Let's talk about that instance, and how it could happen again in 2025-26 and turn this thing around.
What are we talking about?
Last season, prior to the franchise-record 12-game winning streak, the Blues took a trip for six games. The sixth game was the one that started the streak, in the 5-1 victory in Minnesota.
The prior five games saw the Blues in action against Dallas, Los Angeles twice, Anaheim, and Pittsburgh. They went 2-2-1 on that trip, but the most important thing came after that last loss. The team started their ascent toward the playoffs by throwing caution to the wind and just going for it all.

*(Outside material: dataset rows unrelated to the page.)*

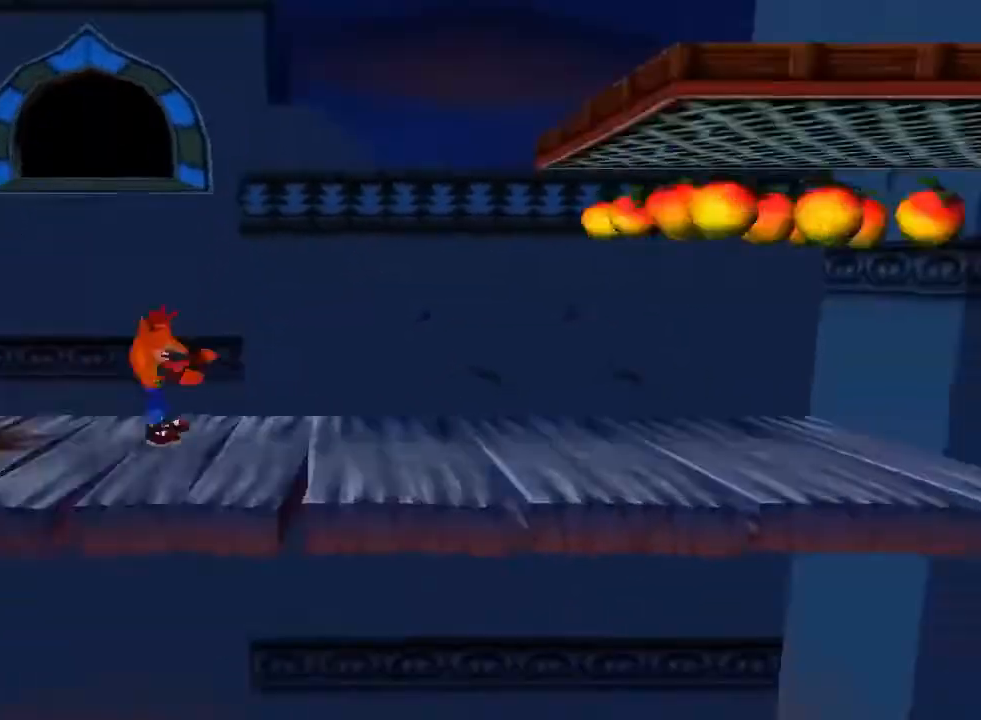
{"buttons": ["CROSS", "DPAD_RIGHT"], "left_stick": "center", "events": [[33, "CROSS", "up"], [300, "CROSS", "down"]]}
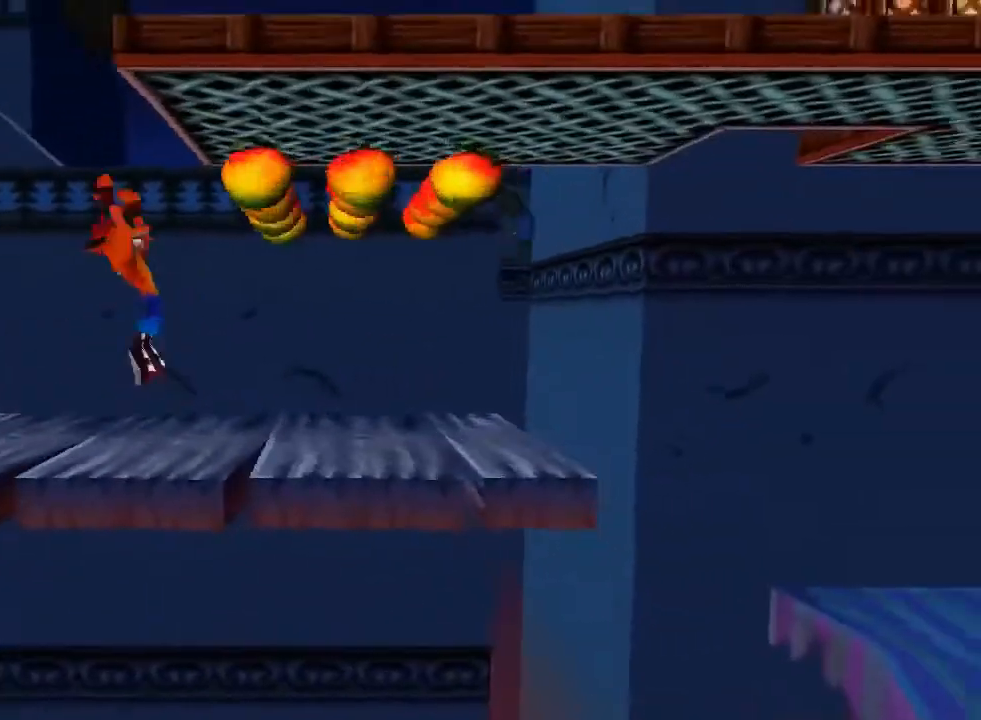
{"buttons": [], "left_stick": "center"}
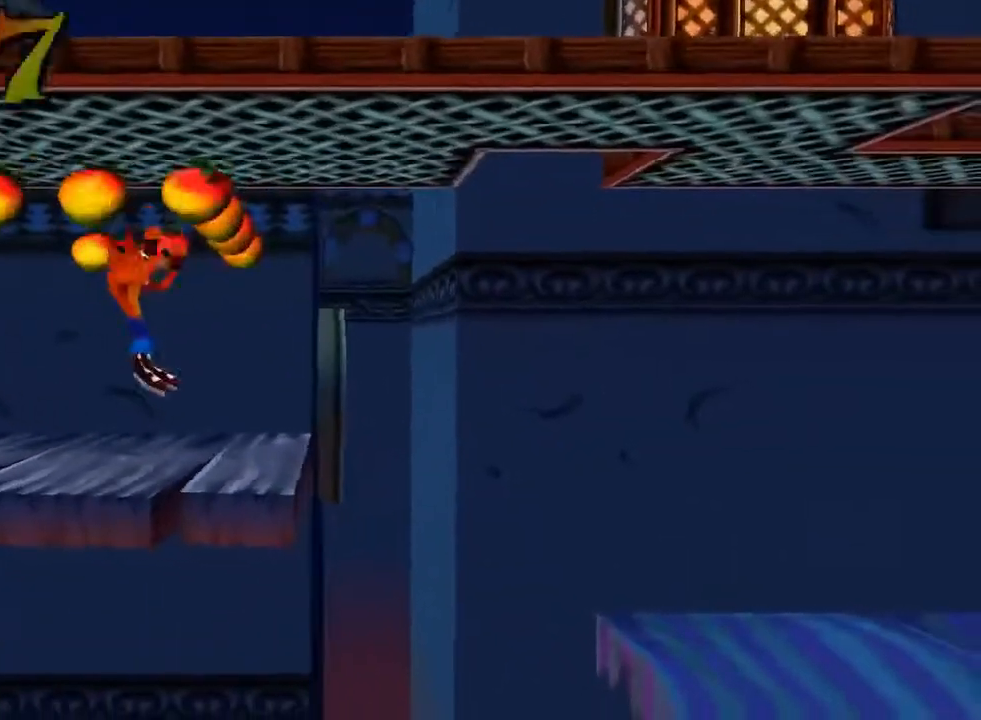
{"buttons": ["CROSS", "DPAD_LEFT"], "left_stick": "center", "events": [[67, "DPAD_RIGHT", "down"], [167, "DPAD_DOWN", "down"], [200, "DPAD_RIGHT", "up"], [300, "DPAD_LEFT", "down"], [333, "DPAD_DOWN", "up"], [367, "DPAD_LEFT", "up"], [500, "CROSS", "down"], [500, "DPAD_LEFT", "down"]]}
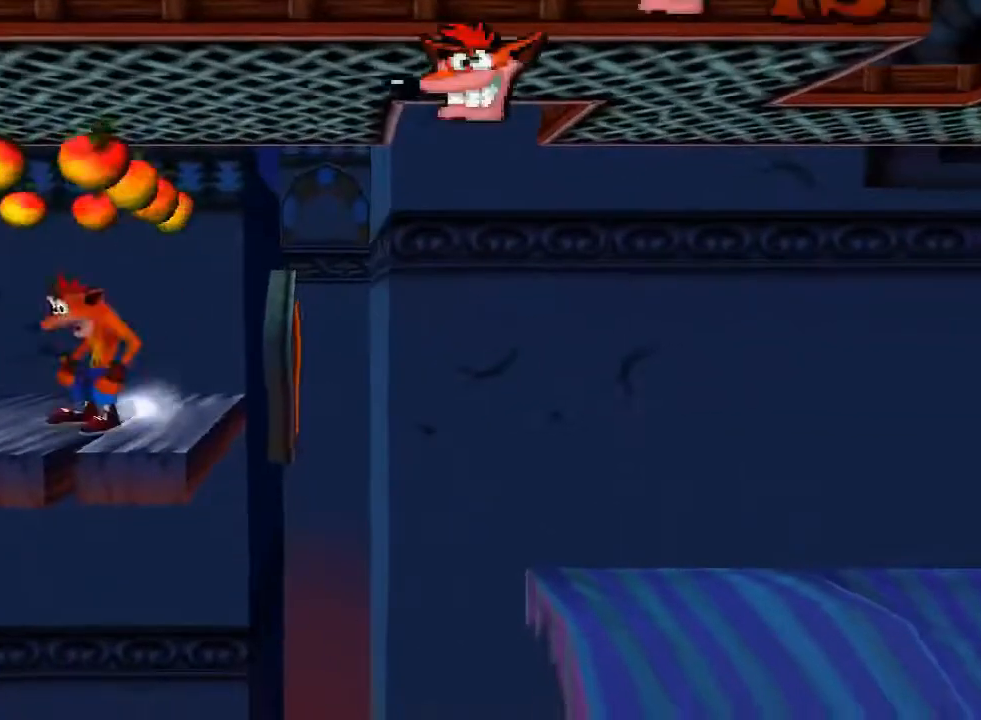
{"buttons": ["DPAD_LEFT"], "left_stick": "center", "events": [[133, "DPAD_LEFT", "up"], [400, "CROSS", "up"], [400, "DPAD_LEFT", "down"]]}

Fast forward to this season
Looking at the 2025-26 Blues team, it is not anything like it was at the end of last season. When head coach Jim Montgomery came in, the team was cohesive enough to have a pretty good record at the point in the season when the road trip happened. Not like this current campaign, where the Blues cannot get themselves together in any facet of the lineup.
If there was ever a time to right the ship, it is right this second with this matchup in Toronto. Not to say that the Blues will do what they did last season and rattle off another 12-game win streak, but this team can come together with this. There is currently very little accountability, and the growing trend is that this team is just a bounce away from being where they want to be. That could not be any further from the truth.
The goaltending is the main problem, but there are so many sub-classes under that to supplement why this team has been so bad this season. Defensive woes and a lack of leadership from both on the ice and off the ice have made this team a dumpster fire so far.
Whatever happened last season really worked out for the Blues. With a very similar group, who's to say that this unconventional bonding exercise can't be very beneficial for this group?